Ia paling merindukan, bau roti keluar dari oven. Aromanya khas. Selain roti tawar, ia, kakak, dan adiknya juga tergila-gila dengan donat. “Ada dua macam, gula salju dan muisjes. Tekstur donatnya beda,” Urainya soal donat kesukaannya. Kegemarannya menyantap roti Tjwan Bo sekarang menular ke anaknya, Nanda, murid kelas tiga SD yang suka roti tawar dan musijes.
Lebih sehat
Sejarawan Departemen Sejarah dan Filologi Universitas Padjadjaran, Bandung, Fadly Rahman, mengungkapkan ingatan mengenai masakan yang dianggapnya berkesan. “Sejak kecil, ibu saya biasa memepes ikan misalnya, daripada digoreng.
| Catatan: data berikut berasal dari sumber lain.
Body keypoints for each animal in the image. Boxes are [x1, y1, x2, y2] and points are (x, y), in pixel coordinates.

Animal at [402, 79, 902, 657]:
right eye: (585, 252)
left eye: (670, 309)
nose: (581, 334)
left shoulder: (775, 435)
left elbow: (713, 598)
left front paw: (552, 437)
Teknik memasak macam itu selain lebih sehat dan nikmat juga punya jejak sejarah cukup lama,” ujarnya.
Teknik memasak dengan cara memepes ada disebut dalam naskah Sunda kuno Sanghyang Siksakandang Karesian di abad ke-15. Dengan demikian, selain memunculkan memori, sejumlah makanan yang telah diwariskan leluhur secara turun-temurun sebenarnya juga memberikan faedah.
“Beberapa jenis kuliner, baik dari segi bahan baku maupun cara memasaknya, terbilang jauh lebih sehat,” ucap Fadly yang mendalami pengutamaan studi sejarah makanan itu. Gempuran industri makanan instan dan cepat saji, yang membuat masyarakat terutama di kalangan lebih muda, mengubah perilaku mereka. Orang menjadi lebih suka mengolah dan mengonsumsi makanan secara lebih cepat dan instan, salah satunya dengan digoreng.
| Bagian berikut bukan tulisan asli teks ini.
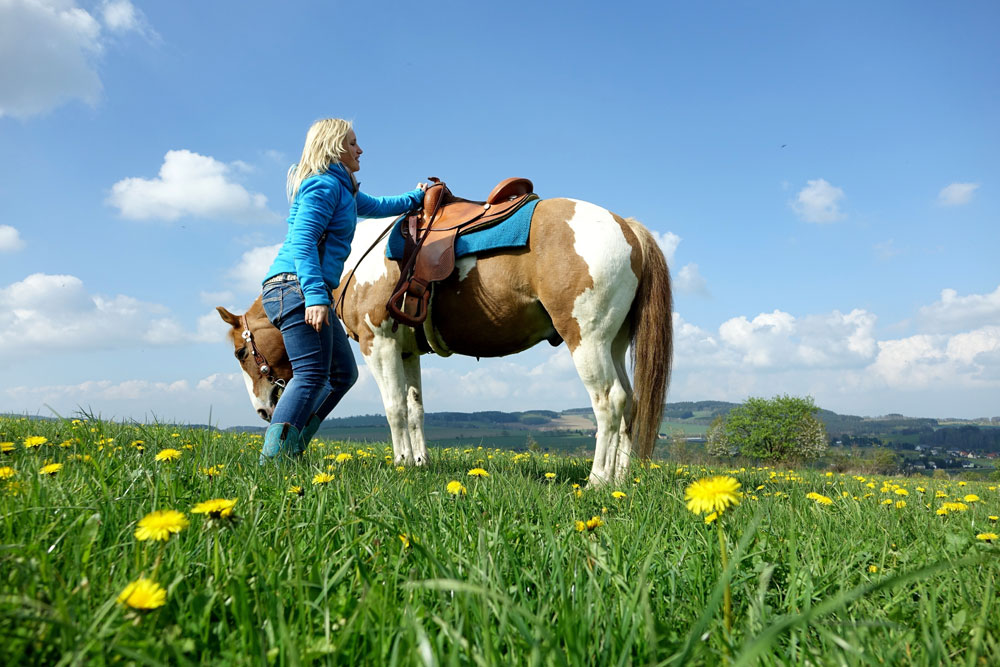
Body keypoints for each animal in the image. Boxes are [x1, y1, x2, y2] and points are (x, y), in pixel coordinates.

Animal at [219, 198, 672, 486]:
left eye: (241, 352)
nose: (262, 410)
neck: (354, 259)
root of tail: (625, 226)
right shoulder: (406, 351)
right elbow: (415, 409)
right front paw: (420, 462)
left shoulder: (378, 343)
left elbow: (393, 408)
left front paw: (401, 463)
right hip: (614, 343)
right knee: (630, 403)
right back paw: (621, 479)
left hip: (587, 339)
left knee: (609, 402)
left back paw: (597, 480)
Menurut Fadly, kebiasaan memasak pelan (slow cook) dengan beragam kekayaan bumbu dan rempah semakin tersingkirkan. Dari sanalah kemudian muncul masyarakat yang sangat bergantung pada industri-industri makanan besar seperti industri minyak goreng.
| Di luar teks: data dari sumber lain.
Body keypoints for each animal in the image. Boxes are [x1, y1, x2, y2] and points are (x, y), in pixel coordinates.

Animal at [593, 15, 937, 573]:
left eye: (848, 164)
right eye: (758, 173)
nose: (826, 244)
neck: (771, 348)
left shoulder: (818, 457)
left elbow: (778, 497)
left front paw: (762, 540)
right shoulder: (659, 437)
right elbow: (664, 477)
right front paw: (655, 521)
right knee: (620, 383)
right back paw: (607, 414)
Hal seperti itu dinilai berpotensi memunculkan ancaman serius pada keberlanjutan kuliner tradisional. Dalam kasus tertentu, usaha kuliner tradisional tak lagi berlanjut atau menghilang, dengan berbagai alasan dan latar belakang setelah memasuki generasi ketiga atau keempat.